To eliminate mosquitoes, the following actions are recommended: avoid collecting water in open-air containers (pots, bottles or other containers that can collect water) so that they do not become breeding sites for mosquitoes; adequately cover water tanks and reservoirs to keep mosquitoes away; avoid accumulating garbage, throwing garbage in closed plastic bags.
- PAHO/WHO provides advice and technical support for dengue prevention and control based on a regional strategy adopted by PAHO / WHO member States in 2016, called the "Strategy for arboviral disease prevention and control" (CD55.R6).
- In 2008, PAHO / WHO Member States established a Network of Dengue Laboratories of the Americas (RELDA), to strengthen technical capacities for diagnosing dengue.
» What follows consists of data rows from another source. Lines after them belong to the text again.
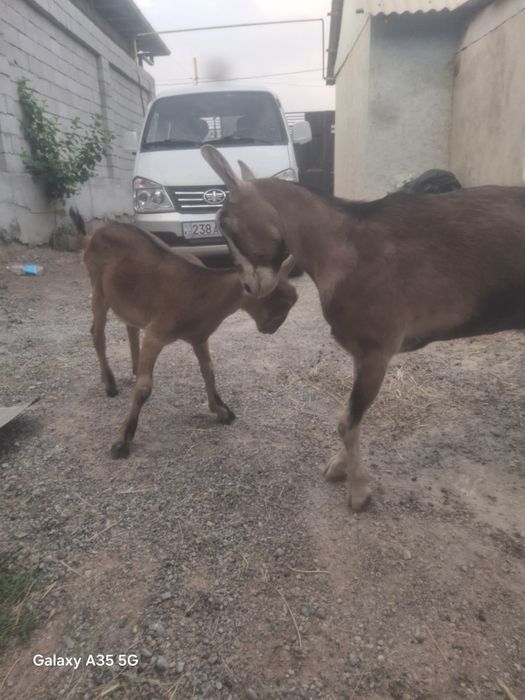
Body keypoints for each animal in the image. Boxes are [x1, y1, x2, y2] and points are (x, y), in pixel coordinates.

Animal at [69, 207, 297, 459]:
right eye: (276, 302)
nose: (273, 327)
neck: (201, 291)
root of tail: (92, 236)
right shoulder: (156, 334)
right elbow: (144, 388)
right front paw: (122, 440)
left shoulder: (199, 337)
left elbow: (209, 370)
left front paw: (221, 410)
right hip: (98, 289)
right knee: (97, 333)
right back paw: (110, 384)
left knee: (130, 326)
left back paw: (135, 368)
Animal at [201, 144, 525, 511]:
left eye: (226, 222)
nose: (249, 286)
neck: (343, 248)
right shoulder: (360, 352)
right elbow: (349, 416)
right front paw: (340, 468)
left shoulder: (376, 350)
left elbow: (347, 421)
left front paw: (358, 491)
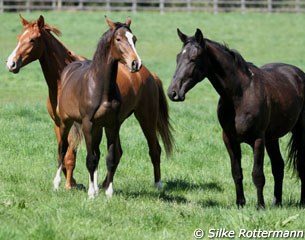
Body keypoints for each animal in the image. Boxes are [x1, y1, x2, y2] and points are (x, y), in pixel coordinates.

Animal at [7, 15, 172, 196]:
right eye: (19, 38)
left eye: (33, 39)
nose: (11, 63)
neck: (60, 79)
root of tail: (150, 75)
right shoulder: (61, 123)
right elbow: (69, 153)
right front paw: (78, 184)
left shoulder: (81, 125)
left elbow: (76, 155)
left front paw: (73, 185)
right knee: (114, 152)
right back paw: (104, 184)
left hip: (146, 118)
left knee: (154, 149)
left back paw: (157, 185)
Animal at [167, 27, 304, 208]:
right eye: (177, 58)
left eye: (194, 58)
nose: (173, 92)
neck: (241, 94)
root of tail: (298, 74)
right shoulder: (230, 139)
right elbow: (236, 172)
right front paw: (240, 204)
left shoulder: (258, 140)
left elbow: (257, 175)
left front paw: (260, 206)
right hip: (272, 138)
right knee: (278, 166)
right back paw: (277, 202)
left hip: (298, 132)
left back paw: (301, 202)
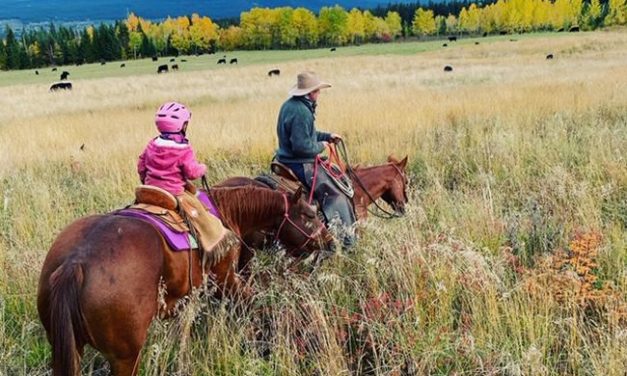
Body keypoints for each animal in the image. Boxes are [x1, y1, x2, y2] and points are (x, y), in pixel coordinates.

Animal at [36, 186, 332, 376]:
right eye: (308, 215)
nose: (330, 242)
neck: (225, 213)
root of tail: (76, 262)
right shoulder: (226, 281)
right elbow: (251, 302)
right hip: (125, 357)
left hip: (68, 346)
RELDA has now been expanded to include chikungunya and Zika fever and now comprises 32 laboratories in 26 countries of the Region.
- PAHO/WHO is supporting the development of an integrated dengue surveillance system model in the context of the circulation of other arboviruses to generate standardized information for all the Americas.
- In 2010, PAHO / WHO adapted the 2009 WHO clinical guidelines on the management of dengue patients for use in the Americas. After its implementation, the lethality rate in dengue cases decreased in 2019 from 0,07% to 0,05%, which means a 30% reduction. A second edition of the PAHO / WHO clinical guidelines was published in 2015, incorporating new elements, including dengue during pregnancy, dengue in newborns, dengue in the elderly and preparation and response to dengue outbreaks.
- A tool for the diagnosis and care of patients with suspected arbovirosis (dengue, chikungunya and Zika) was published in 2016. Currently, the first clinical guide for arbovirosis is being developed following the GRADE methodology. This guide will be published in 2020.